Beberapa usaha minimasi meliputi beberapa tindakan seperti usaha reduksi pada
sumbernya, pemanfaatan limbah,daur ulang, pengolahan limbah, serta pembuangan
limbah sisa pengolahan.
Rumah sakit merupakan institusi pelayanan bidang kesehatan
dengan bidang preventif (pencegahan), kuratif (pengobatan), rehabilitatif
maupun promotif. Kegiatan dari rumah sakit menghasilkan limbah baik itu limbah
padat, limbah cair maupun gas. Limbah cair rumah sakit merupakan limbah
infeksius yang masih perlu pengelolaan sebelum dibuang ke lingkungan, hal ini
dikarenakan limbah dari kegiatan rumah sakit tergolong limbah B3 yaitu limbah
yang bersifat infeksius, radioaktif, korosif dan kemungkinan mudah terbakar. Selain
itu, karena kegiatan atau sifat pelayanan yang diberikan, maka rumah sakit menjadi
sumber segala macam penyakit yang ada di masyarakat, bahkan dapat pula sebagai
sumber distribusi penyakit karena selalu dihuni, dipergunakan dan dikunjungi oleh
orang-orang yang rentan dan lemah terhadap penyakit. limbah cair yang berisi zat
kimiawi tidak akan mampu dinetralisir dengan baik sehingga sangat membahayakan
warga sekitar rumah sakit.
Kandungan penyakit utamanya meresap melalui tanah dan langsung tertuju
ke dalam sumur yang lazim dijadikan sumber konsumsi air.

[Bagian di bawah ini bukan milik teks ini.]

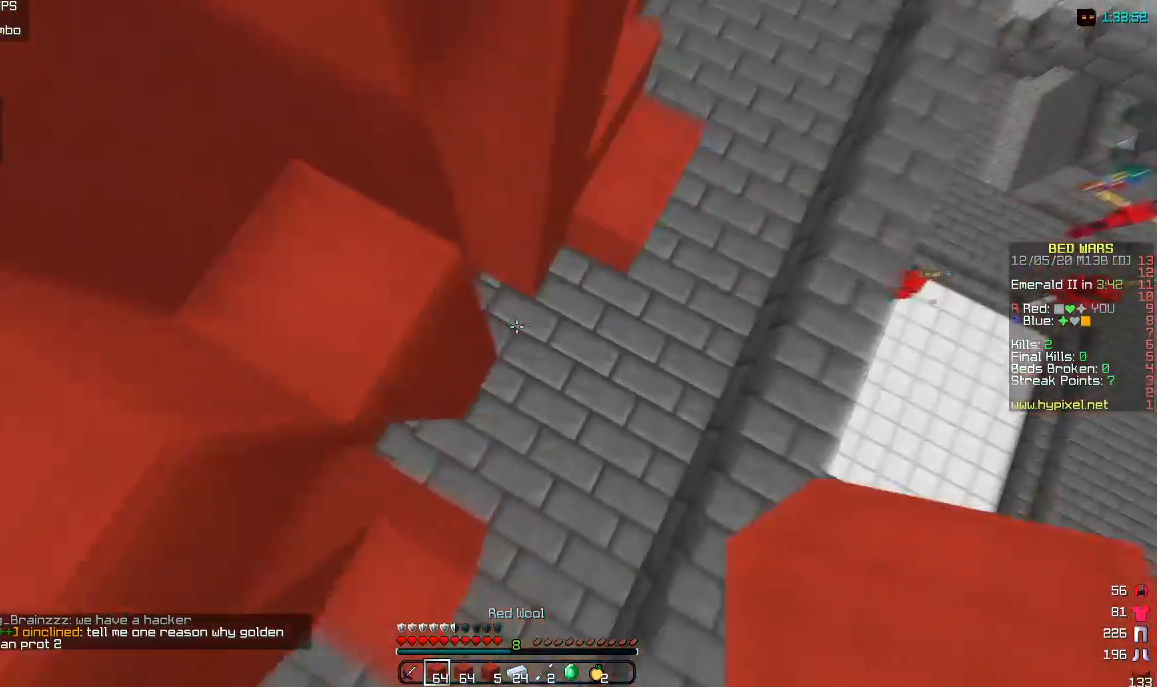
{"keys": ["d", "w"], "mouse": [], "events": [[67, "d", "down"], [133, "a", "up"], [450, "mouse_right", "up"]]}
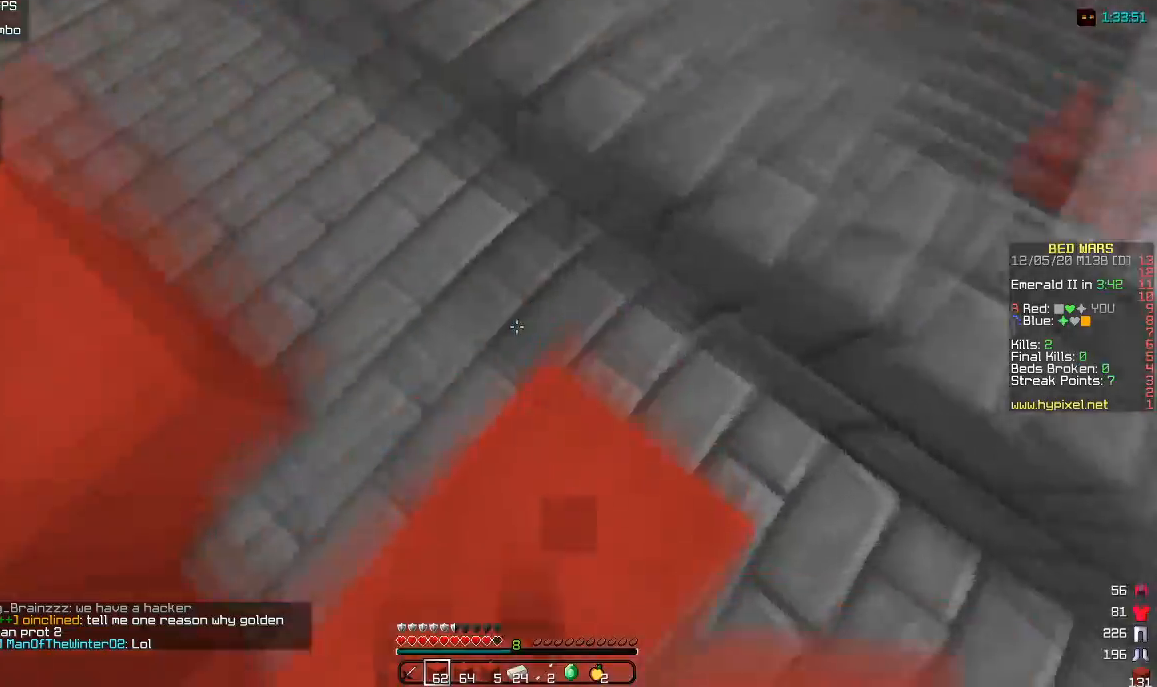
{"keys": ["a", "w"], "mouse": [], "events": [[83, "d", "up"], [167, "d", "down"], [350, "a", "down"], [350, "d", "up"]]}
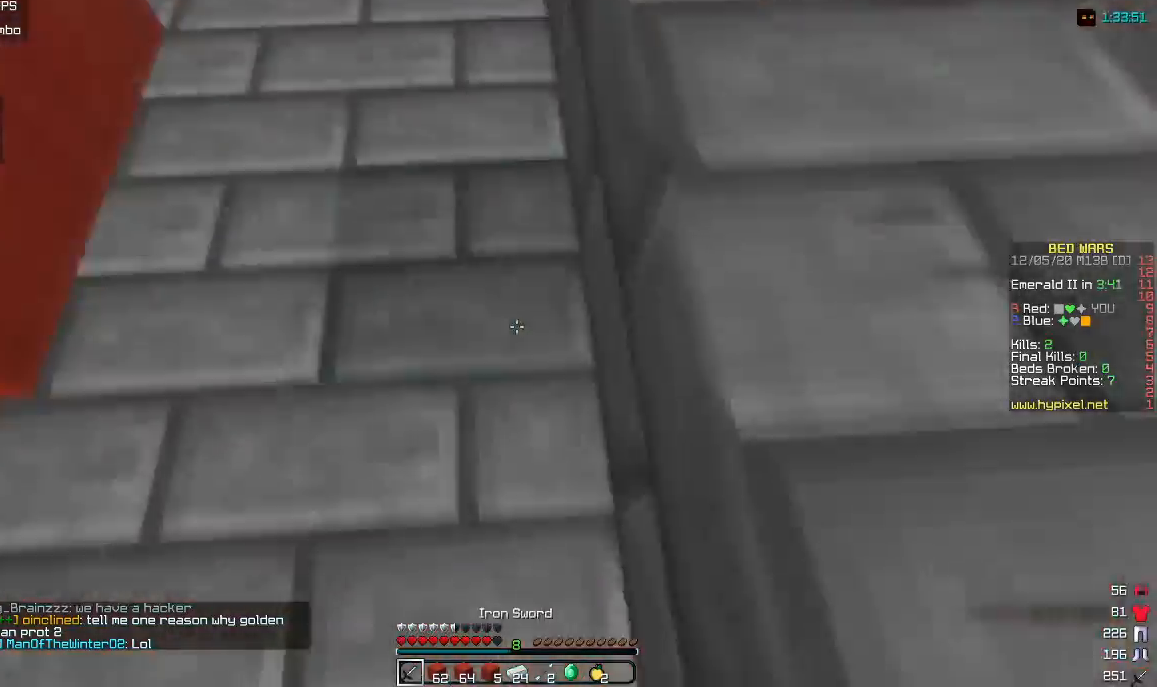
{"keys": ["w"], "mouse": [], "events": [[67, "d", "down"], [100, "a", "up"], [350, "d", "up"]]}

Pengelolaan limbah cair
rumah sakit mempunyai arti penting dalam rangka untuk mengamankan lingkungan
hidup dari gangguan zat pencemar yang ditimbulkan oleh buangan rumah sakit
tersebut, karena air limbah rumah sakit merupakan buangan infeksius yang
berbahaya bagi manusia dan lingkungan. Dengan pengelolaan yang baik air limbah
rumah sakit tersebut dapat diminimalkan dan jika dibuang ke lingkungan tidak
menimbulkan dampak negatif bagi lingkungan rumah sakit maupun lingkungan
sekitar rumah sakit tersebut.
B. TUJUAN
1. Tujuan umum:
Sebagai acuan dalam pelaksanaan pengolahan limbah padat dan cair di rumah
sakit.
2. Tujuan Khusus:
1) Menjadi acuan dalam pengelolaan limbah padat dan cair di RSUD Bima
2) Meningkatkan pengetahuan bagi manajemen RS dalam pengambilan
keputusan pada pemilihan tehknologi pengolahan limbah
3) Untuk mengetahui dampak-dampak yang ditimbulkan dengan adanya limbah
Rumah Sakit.
4) Sebagai acuan dalam mengambil langkah-langkah dalam pengolahan limbah
rumah sakit.

C. PENGERTIAN
1. Limbah rumah sakit adalah semua limbah yang dihasilkan dari kegiatan rumah
sakit dalam bentuk padat, cair, dan gas
2. Limbah padat rumah sakit adalah semua limbah rumah sakit yang berbentuk
padat sebagai akibat kegiatan rumah sakit yang terdiri dari limbah medis padat
dan non medis
3. Limbah medis padat adalah limbah padat yang terdiri dari limbah infeksius,
limbah patologi, limbah benda tajam, limbah farmasi, limbah sitotoksis, limbah
kimiawi, limbah radioaktif, limbah kontainer bertekanan, dan limbah dengan
kandungan logam berat yang tinggi
4. Limbah padat non medis adalah limbah padat yang dihasilkan dari kegiatan di
rumah sakit di luar medis yang berasal dari dapur, perkantoran, taman dan
halaman yang dapat dimanfaatkan kembali apabila ada teknologi
5. Limbah cair adalah semua air buangan termasuk tinja yang berasal dari kegiatan
rumah sakit yang kemungkinan mengandung mikroorganisme, bahan kimia
beracun dan radioaktif yang berbahaya bagi kesehatan
6. Limbah gas adalah limbah yang berbentuk gas berasal dari kegiatan pembakaran
di rumah sakit seperti insinerator, dapur, perlengkapan generator, anastesi, dan
pembuatan obat citotoksik
7. Limbah infeksius adalah limbah yang terkontaminasi organisme patogen yang
tidak secara rutin ada di lingkungan dan organisme tersebut dalam jumlah dan
virulensi yang cukup untuk menularkan penyakit pada manusia rentan
8. Limbah sangat infeksius adalah limbah berasal dari pembiakan dan stock bahan
sangat infeksius, otopsi, organ binatang percobaan, dan bahan lain yang telah
diinokulasi, terinfeksi atau kontak dengan bahan yang sangat infeksius
9. Limbah sitotoksis adalah limbah dari bahan yang terkontaminasi dari persiapan
dan pemberian obat sitotoksik untuk kemoterapi kanker yang mempunyai
kemampuan untuk membunuh atau menghambat pertumbuhan sel hidup.
10. Minimisasi limbah adalah upaya yang dilkaukan rumah sakit untuk mengurangi
jumlah limbah yang dihasilkan dengan cara mengurangi bahan (reduce),
menggunakan kembali (reuse), dan daur ulang limbah (recycle).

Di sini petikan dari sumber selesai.